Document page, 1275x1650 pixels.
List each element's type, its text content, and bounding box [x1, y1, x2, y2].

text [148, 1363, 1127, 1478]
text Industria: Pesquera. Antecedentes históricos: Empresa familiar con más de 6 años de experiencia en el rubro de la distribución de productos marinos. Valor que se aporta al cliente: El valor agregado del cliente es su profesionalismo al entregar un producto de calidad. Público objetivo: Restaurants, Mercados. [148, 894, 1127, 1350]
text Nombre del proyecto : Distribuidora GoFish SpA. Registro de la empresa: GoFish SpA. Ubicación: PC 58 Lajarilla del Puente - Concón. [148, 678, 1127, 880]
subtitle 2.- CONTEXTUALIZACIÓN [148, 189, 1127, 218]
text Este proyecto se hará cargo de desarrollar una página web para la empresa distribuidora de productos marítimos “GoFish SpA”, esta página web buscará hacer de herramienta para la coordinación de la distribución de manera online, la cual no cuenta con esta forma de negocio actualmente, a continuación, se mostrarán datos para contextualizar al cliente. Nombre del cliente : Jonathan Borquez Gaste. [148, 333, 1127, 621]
^^^^^^^^^^^^^^^^
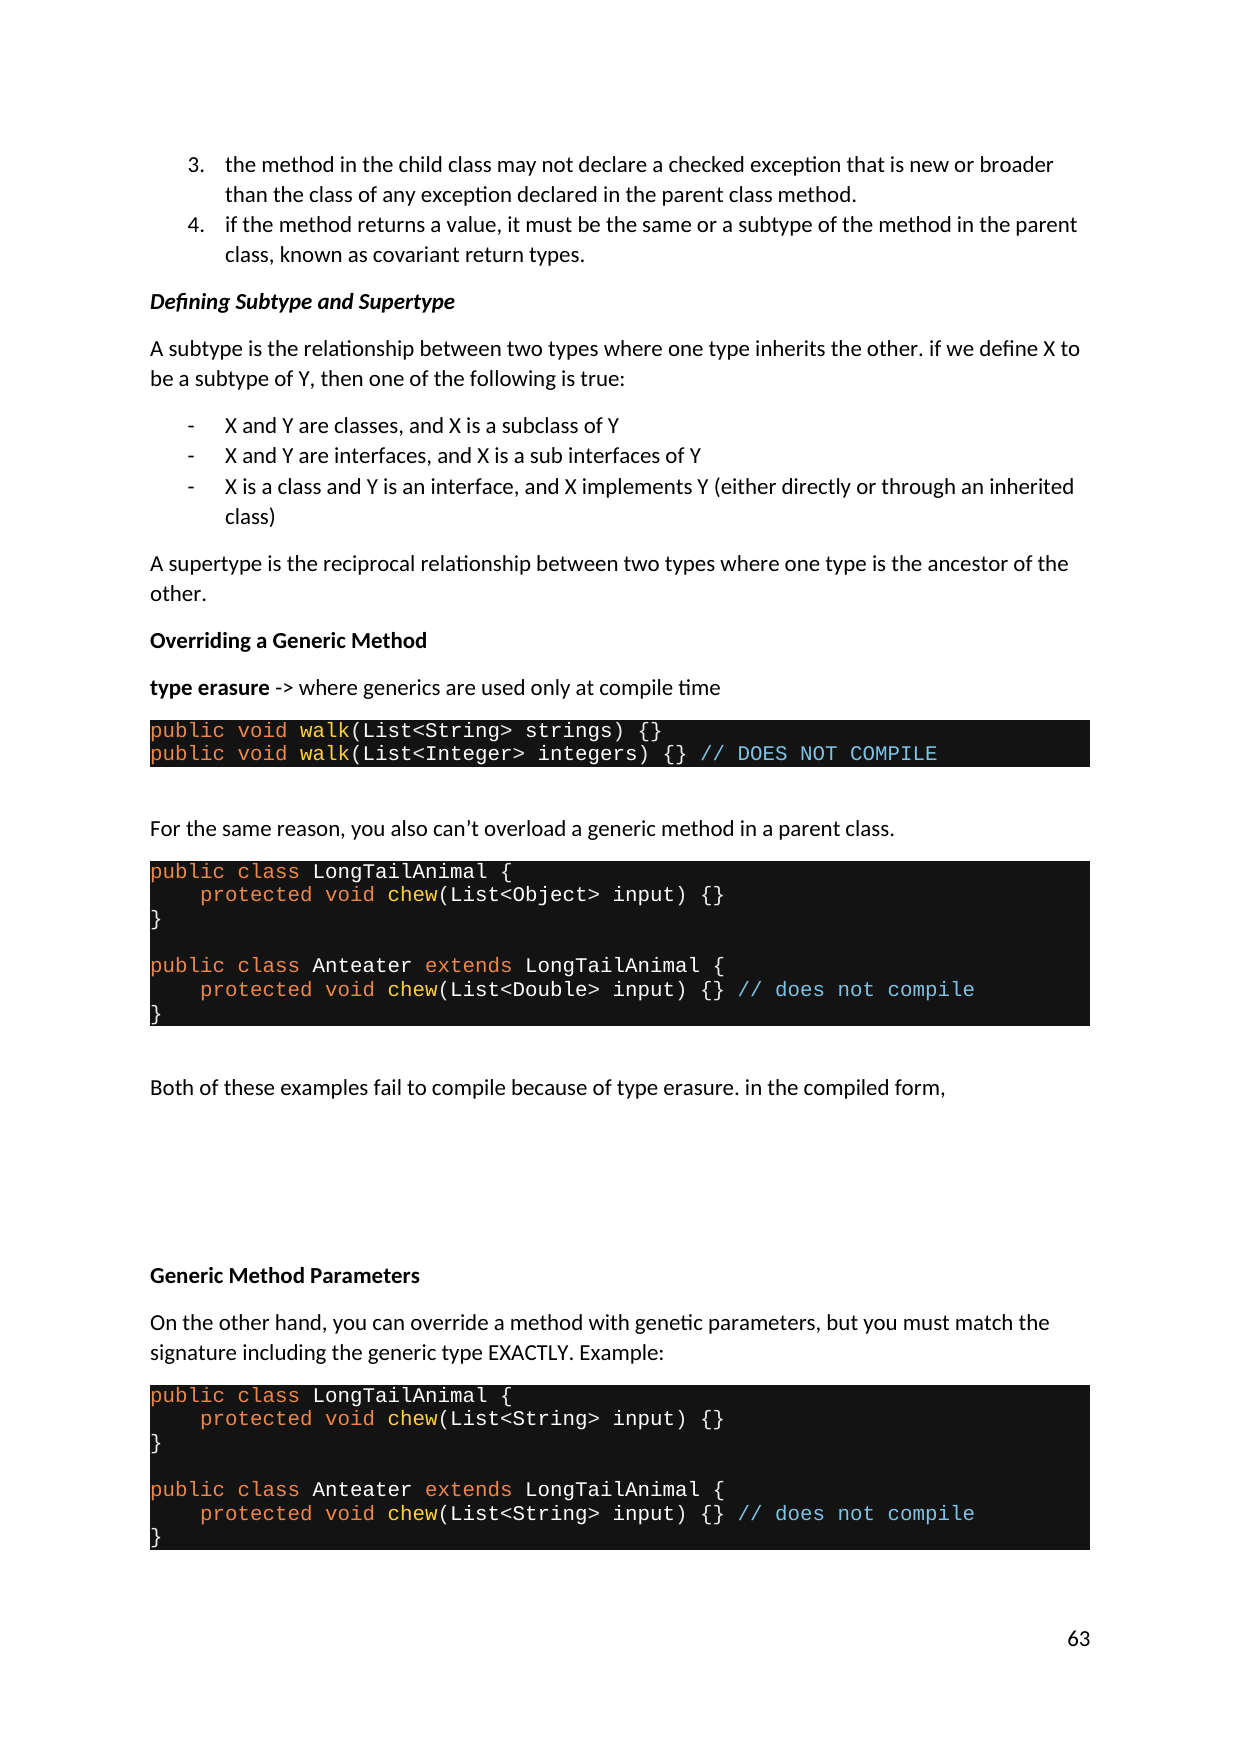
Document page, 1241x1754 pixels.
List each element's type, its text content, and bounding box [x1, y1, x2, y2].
^^^^^^^^^^^^^^^^
* **Task to complete**: Determine how many lines of the data above hold the word "page". Output that number only.

* **Task answer**: 2